Il y a des artistes qui peignent. Et d’autres qui dévoilent. Jean-Luc Curabet appartient sans conteste à cette seconde catégorie : celle des plasticiens qui déplacent les lignes, non par provocation, mais par lucidité. Par fidélité à une vision du monde qui refuse l’oubli facile, le beau vide, ou l’image convenue. Né en Moselle et autodidacte revendiqué, Jean-Luc Curabet développe depuis plus de dix ans une œuvre troublante, dense, immédiatement reconnaissable — à la frontière du pop-surréalisme, de la mémoire altérée et de l’humanité recomposée.
Sa matière première ? La photographie ancienne. Pas celle des icônes, mais celle des visages oubliés, des portraits silencieux figés dans le temps. À partir de ces reliques visuelles, il crée une écriture plastique intense : impression numérique, feuille d’or, peinture, ajouts de symboles, éclats narratifs. Chaque œuvre devient un champ de tension entre figuration et déconstruction, entre passé et métamorphose. Ce qu’il cherche à montrer ? Ce qui reste sous l’image. Ce qui résiste derrière le sourire ou le cadre. Un éclat d’âme, une cicatrice, un souvenir réinventé.
Il ne s’agit pas, chez Jean-Luc Curabet, de faire joli. Ni de restaurer. Il s’agit de transformer. De détourner les codes esthétiques et émotionnels pour faire surgir autre chose : un choc poétique, une présence nouvelle. Sa série phare, Les Âmes Égarées, cristallise cette approche. Il y ressuscite des figures anonymes, les entoure de couleurs vives, de motifs absurdes, d’éléments décalés — comme si la mémoire, soudain, se mettait à crier. Ou à rêver autrement.
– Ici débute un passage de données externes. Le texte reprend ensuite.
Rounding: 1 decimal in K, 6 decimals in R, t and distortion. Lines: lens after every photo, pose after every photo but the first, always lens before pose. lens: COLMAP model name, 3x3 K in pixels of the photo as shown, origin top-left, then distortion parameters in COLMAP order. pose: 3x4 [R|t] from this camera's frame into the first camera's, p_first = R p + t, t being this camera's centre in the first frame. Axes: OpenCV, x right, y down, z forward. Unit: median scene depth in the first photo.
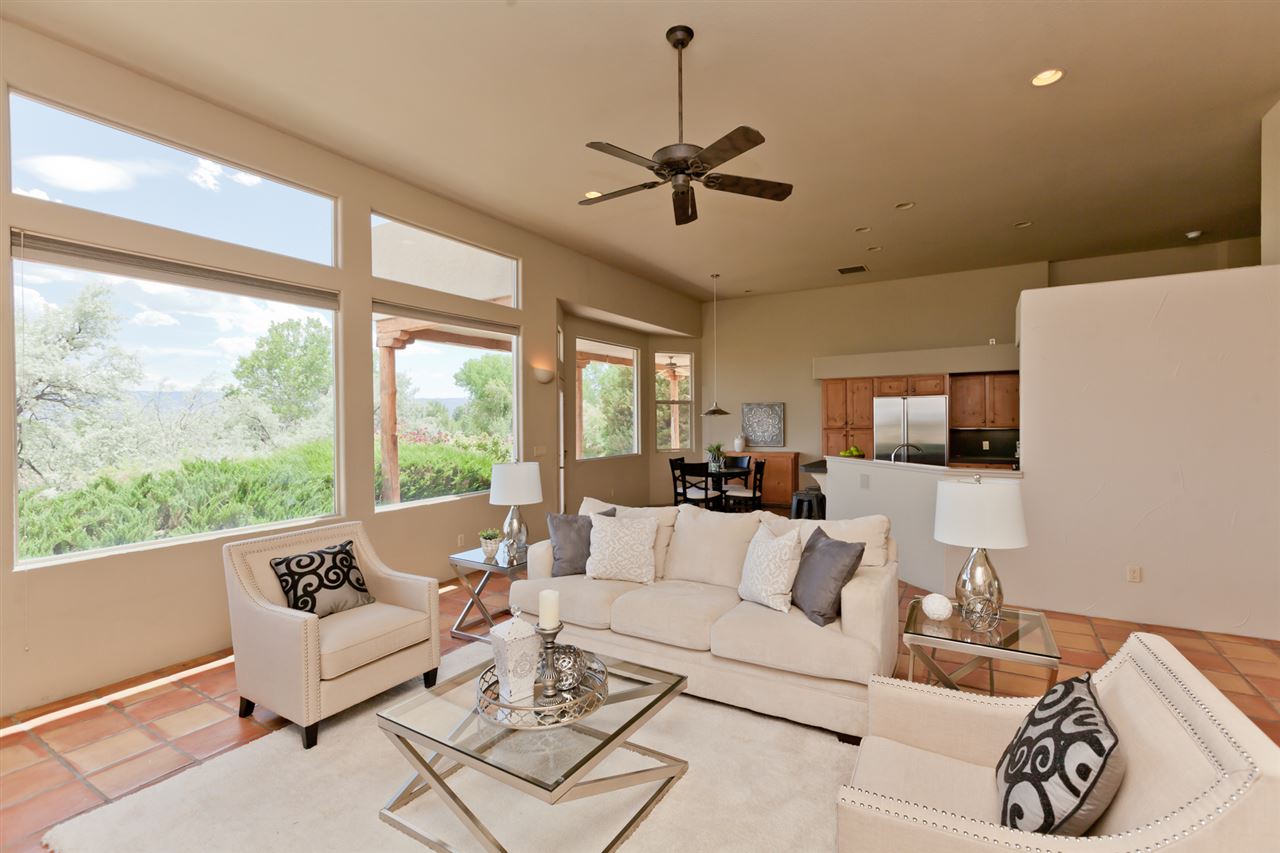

Ce qui frappe dans son travail, c’est aussi l’équilibre entre tendresse et ironie. L’enfance n’est jamais loin, ni la violence sourde de ce qu’elle traverse. Des monstres doux surgissent dans ses œuvres. Des allégories colorées nous parlent de deuil, de société, d’identité, sans discours, mais avec intensité. Jean-Luc Curabet peint des vertiges. Il découpe dans la banalité des visages ce qui les rend vivants : la faille. L’éclat. Le silence. Le trop-plein.
Présent dans de nombreuses foires internationales (Art Miami, Affordable Art Fair Londres ou Séoul…), il cultive une trajectoire indépendante, exigeante, sans effet de manche. Il n’expose pas pour séduire : il expose pour dire. Et c’est ce qui rend son œuvre précieuse. Parce qu’elle nous parle sans bruit, mais avec force. Parce qu’elle creuse. Parce qu’elle nous oblige à regarder autrement.
Jean-Luc Curabet ne cherche pas à plaire. Il cherche à toucher. Et dans un monde d’images standardisées, ce simple geste devient rare, nécessaire, essentiel.